The growth of AI in the workforce still brings with it a plethora of ethical questions, primarily in regards to whether automation and efficiency that can come from AI outweigh the possible mass-layoffs and unemployment that too comes with AI being widely used.
“I think it can be a good thing, especially for things like surgeries where it takes out the human error,” social studies teacher DJ Gemmill said. “I also think it can be a bad thing if we don’t find a way to replace the jobs in the labor field. It can increase unemployment by replacing a lot of the jobs that maybe could be filled by people.”
It would seem that the fear of an AI takeover of jobs is still ever prevalent with a poll conducted by the company Tidio, finding that 69% of polled college graduates believe their job could be done by or made irrelevant by AI within their lifetime. Another poll reported on and conducted by CNBC and SurveyMonkey found that 37% of polled adults aged 18 to 24 believe their jobs will be taken or made obsolete by AI within the next five years.
Some students have recently been expressing some fear and concerns over the rise of AI in the workforce and what it means for their futures.
“I was thinking about going into a computer-related study,” junior Elizabeth Gudex said. “I ruled that out, though, because I don’t see that being a huge job market due to the growth of AI.”

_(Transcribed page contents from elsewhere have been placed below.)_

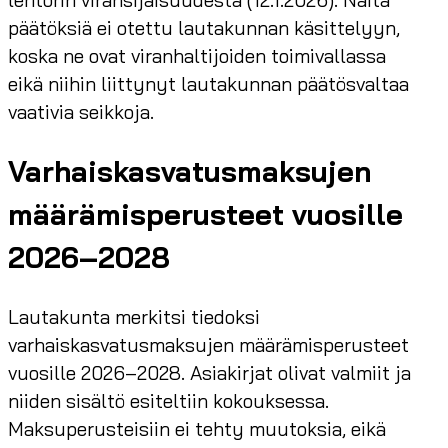
lehtorin viransijaisuudesta (12.1.2026). Näitä
päätöksiä ei otettu lautakunnan käsittelyyn,
koska ne ovat viranhaltijoiden toimivallassa
eikä niihin liittynyt lautakunnan päätösvaltaa
vaativia seikkoja.
Varhaiskasvatusmaksujen
määrämisperusteet vuosille
2026–2028
Lautakunta merkitsi tiedoksi
varhaiskasvatusmaksujen määrämisperusteet
vuosille 2026–2028. Asiakirjat olivat valmiit ja
niiden sisältö esiteltiin kokouksessa.
Maksuperusteisiin ei tehty muutoksia, eikä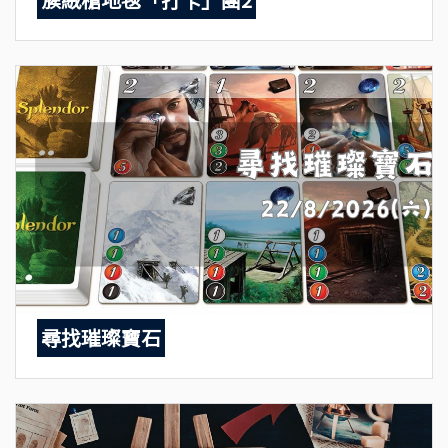
尋找璀璨寶石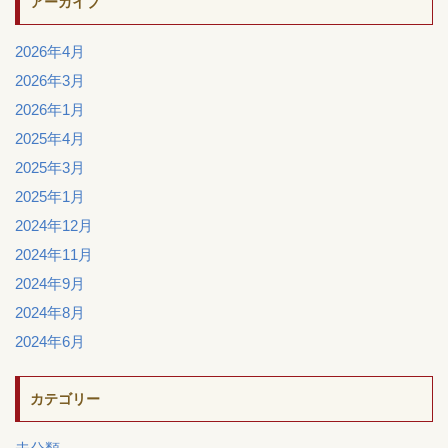
アーカイブ
2026年4月
2026年3月
2026年1月
2025年4月
2025年3月
2025年1月
2024年12月
2024年11月
2024年9月
2024年8月
2024年6月
カテゴリー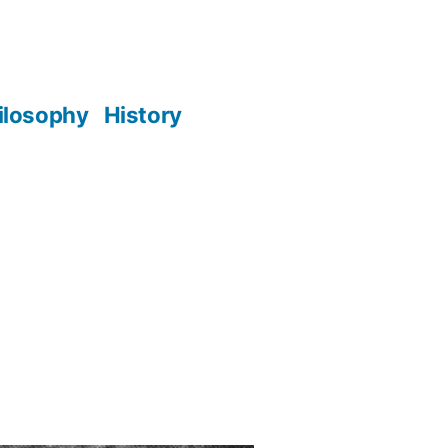
ilosophy
History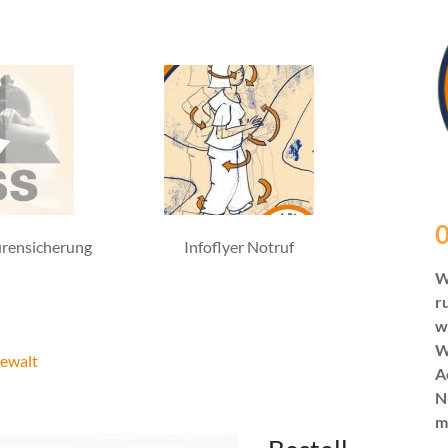
0
rensicherung
Infoflyer Notruf
W
r
w
W
Gewalt
A
N
m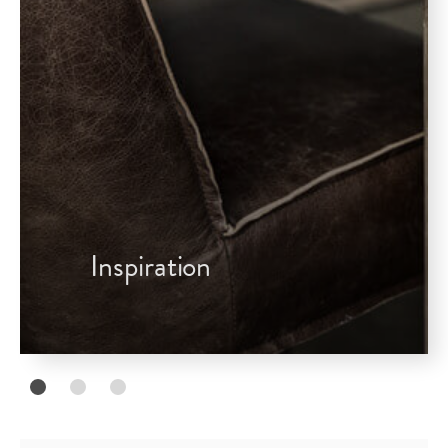
Inspiration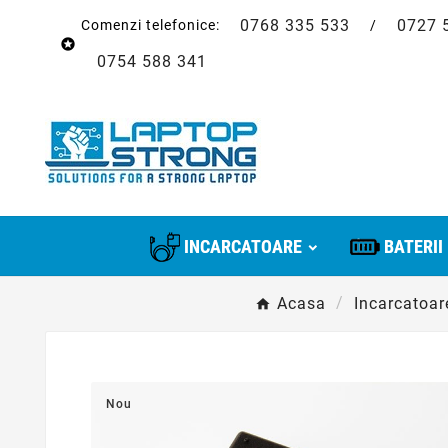
0768 335 533
0727 
Comenzi telefonice:
/

0754 588 341
INCARCATOARE
BATERII
Acasa
Incarcatoar
Nou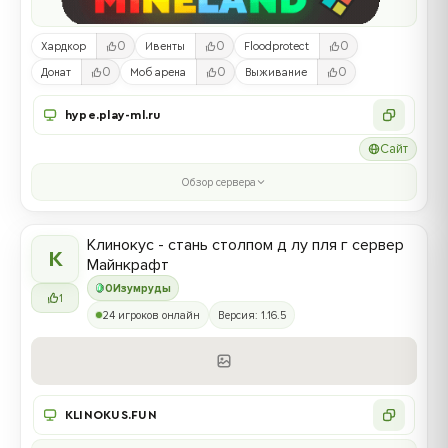
0
0
0
Хардкор
Ивенты
Floodprotect
0
0
0
Донат
Моб арена
Выживание
hype.play-ml.ru
Сайт
Обзор сервера
Клинокус - стань столпом д лу пля г сервер
К
Майнкрафт
0
Изумруды
1
24 игроков онлайн
Версия: 1.16.5
KLINOKUS.FUN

The true scale of the impact that AI will have on the job market is yet to be seen, but there is little doubt that it is here to stay and now it’s just a matter of learning to live with it, and learning how humans play into the future world of jobs.
“In the near future I definitely still see humans holding onto most jobs, hopefully we’ll never get to the point like in ‘WALL-E,’” Gemmill said. “I just think there is always going to be a need for humans in the workplace regardless of how much computers advance.”